The most significant environmental issues are that finite natural resources support a very large and growing population; deforestation, soil erosion and desertification; air pollution with industrial effluents and vehicle emissions; and water pollution with raw sewage and run-off of agricultural pesticides.


Forests in the western Himalayan region range from conifers and broad-leaved trees in the temperate zone to silver fir, silver birch and junipers at the highest level of the alpine zone. The temperate zone of the eastern Himalayan region has forests of oaks, laurels, maples and rhododendrons, among other species. Vegetation of the Assam region in the east is luxuriant with evergreen forests, occasional thick clumps of bamboo and tall grasses. The Gangetic plain is largely under cultivation. The Deccan tableland supports vegetation from scrub to mixed deciduous forests. The Malabar region is rich in forest vegetation. The Andaman and Nicobar Islands have evergreen, mangrove, beach and diluvial forests. Much of the country’s flora originated three million years ago and are unique to the subcontinent. Forest covers 23 per cent of the land area, having increased at 0.3 per cent p.a. 1990–2010. Arable land comprises 53 per cent of the total land area and permanent cropland four per cent.


Among the indigenous mammals are elephants, bisons, pandas, Himalayan wild sheep, deer, antelopes and tapirs. Large cats include lions, tigers, panthers, cheetahs and leopards. The tiger is the Indian national animal, protected since 1973. The tiger population, down to 1,827 in 1972, was in the mid-1990s back to 3,750. Crocodiles and gharials (a crocodile unique to India) are bred in a project begun in 1974 to save them from extinction.
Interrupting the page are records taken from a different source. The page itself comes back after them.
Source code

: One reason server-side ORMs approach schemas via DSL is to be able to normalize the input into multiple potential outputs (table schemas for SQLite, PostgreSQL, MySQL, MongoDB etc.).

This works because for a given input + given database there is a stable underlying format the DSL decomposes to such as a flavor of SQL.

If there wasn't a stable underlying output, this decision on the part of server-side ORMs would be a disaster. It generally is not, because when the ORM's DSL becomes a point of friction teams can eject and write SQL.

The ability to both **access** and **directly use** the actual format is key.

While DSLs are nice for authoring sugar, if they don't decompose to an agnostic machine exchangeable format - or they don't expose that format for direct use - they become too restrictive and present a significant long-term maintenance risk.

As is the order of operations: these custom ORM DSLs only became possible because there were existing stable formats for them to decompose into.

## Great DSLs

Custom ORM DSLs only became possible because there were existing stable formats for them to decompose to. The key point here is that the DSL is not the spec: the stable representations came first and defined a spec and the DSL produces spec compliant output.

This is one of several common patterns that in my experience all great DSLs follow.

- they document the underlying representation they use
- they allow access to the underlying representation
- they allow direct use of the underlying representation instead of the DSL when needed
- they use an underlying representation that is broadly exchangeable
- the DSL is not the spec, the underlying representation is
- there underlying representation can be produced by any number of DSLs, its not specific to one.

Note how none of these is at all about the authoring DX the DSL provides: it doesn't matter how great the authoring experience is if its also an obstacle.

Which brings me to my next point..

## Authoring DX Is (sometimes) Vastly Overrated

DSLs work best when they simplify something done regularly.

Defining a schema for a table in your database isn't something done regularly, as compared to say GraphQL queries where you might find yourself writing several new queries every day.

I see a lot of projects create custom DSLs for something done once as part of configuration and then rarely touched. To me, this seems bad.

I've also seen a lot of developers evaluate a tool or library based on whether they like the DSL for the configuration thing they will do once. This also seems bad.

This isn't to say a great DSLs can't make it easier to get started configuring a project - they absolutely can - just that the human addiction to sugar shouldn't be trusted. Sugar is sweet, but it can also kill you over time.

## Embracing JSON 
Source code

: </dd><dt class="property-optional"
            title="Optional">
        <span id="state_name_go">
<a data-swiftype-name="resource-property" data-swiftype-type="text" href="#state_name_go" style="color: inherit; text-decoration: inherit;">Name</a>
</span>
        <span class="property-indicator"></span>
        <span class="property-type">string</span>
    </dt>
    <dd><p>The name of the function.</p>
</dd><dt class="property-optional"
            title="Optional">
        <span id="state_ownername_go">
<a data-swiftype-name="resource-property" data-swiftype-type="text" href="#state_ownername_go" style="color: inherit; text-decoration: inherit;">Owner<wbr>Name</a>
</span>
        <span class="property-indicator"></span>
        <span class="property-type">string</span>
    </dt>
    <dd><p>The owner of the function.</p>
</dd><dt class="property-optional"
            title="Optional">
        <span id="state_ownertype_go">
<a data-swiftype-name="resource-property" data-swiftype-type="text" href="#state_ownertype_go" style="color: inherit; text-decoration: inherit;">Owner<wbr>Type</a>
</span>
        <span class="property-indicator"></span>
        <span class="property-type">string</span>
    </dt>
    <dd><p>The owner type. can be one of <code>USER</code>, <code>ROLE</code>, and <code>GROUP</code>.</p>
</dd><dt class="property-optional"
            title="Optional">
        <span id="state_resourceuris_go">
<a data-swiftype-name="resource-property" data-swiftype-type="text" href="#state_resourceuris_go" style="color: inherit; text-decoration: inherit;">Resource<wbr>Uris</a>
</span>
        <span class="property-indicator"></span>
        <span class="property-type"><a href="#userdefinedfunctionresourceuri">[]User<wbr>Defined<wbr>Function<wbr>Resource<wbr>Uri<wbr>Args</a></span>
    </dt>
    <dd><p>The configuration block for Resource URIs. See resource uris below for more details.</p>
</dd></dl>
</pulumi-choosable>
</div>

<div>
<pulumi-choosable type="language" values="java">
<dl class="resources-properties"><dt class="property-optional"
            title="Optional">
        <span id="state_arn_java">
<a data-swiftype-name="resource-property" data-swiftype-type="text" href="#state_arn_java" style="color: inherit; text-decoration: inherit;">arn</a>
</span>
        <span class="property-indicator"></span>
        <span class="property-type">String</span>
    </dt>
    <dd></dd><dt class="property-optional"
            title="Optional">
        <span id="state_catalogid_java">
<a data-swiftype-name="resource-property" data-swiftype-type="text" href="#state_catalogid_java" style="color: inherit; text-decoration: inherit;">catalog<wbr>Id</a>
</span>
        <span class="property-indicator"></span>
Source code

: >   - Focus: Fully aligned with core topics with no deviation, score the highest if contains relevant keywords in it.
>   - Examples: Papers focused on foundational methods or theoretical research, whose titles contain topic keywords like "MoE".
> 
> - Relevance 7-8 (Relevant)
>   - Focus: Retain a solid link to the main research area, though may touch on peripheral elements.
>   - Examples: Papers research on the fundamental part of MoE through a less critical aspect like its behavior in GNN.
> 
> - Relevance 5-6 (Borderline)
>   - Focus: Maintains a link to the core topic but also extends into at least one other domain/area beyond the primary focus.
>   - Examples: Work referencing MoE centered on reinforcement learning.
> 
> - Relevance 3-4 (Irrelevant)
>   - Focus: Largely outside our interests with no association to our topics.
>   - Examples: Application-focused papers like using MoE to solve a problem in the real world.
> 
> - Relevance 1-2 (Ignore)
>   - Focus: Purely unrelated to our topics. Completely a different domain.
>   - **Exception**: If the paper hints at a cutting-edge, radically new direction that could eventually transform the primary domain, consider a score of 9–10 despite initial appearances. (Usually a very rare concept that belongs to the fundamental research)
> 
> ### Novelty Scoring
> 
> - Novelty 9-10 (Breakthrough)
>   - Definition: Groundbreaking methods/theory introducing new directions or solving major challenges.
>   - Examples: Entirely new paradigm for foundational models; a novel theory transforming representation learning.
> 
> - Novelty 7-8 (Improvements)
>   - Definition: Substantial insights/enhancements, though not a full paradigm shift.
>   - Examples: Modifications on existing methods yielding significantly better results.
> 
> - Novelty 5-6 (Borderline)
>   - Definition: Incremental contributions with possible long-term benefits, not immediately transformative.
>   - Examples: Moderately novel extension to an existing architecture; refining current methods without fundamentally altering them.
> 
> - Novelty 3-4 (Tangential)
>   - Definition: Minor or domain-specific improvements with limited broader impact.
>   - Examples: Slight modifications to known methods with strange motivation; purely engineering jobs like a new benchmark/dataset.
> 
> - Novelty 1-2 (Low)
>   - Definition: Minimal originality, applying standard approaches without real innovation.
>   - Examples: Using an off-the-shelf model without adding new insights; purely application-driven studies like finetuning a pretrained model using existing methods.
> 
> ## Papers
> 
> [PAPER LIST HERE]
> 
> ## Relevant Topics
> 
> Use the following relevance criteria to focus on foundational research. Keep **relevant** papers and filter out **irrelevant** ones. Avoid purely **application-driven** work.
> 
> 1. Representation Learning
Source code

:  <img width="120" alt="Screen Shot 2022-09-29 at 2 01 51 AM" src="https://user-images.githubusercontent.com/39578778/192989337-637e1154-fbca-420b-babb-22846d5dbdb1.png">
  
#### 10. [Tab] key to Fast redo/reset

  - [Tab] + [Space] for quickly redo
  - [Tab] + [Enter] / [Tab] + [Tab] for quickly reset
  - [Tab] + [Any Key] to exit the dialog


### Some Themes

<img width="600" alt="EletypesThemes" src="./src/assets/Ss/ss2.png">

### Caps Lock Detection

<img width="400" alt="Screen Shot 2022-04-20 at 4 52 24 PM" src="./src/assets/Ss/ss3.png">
Birdlife is abundant and includes pheasants, mynahs, parakeets and hornbills. The spectacular Indian peacock is the national bird. Reptiles include cobras, saltwater snakes and pythons. Endangered wildlife is protected under legislation and there are 83 national parks and 447 wildlife sanctuaries, covering nearly 5.2 per cent of the country. Some 94 mammal species and 73 bird species are thought to be endangered (2014).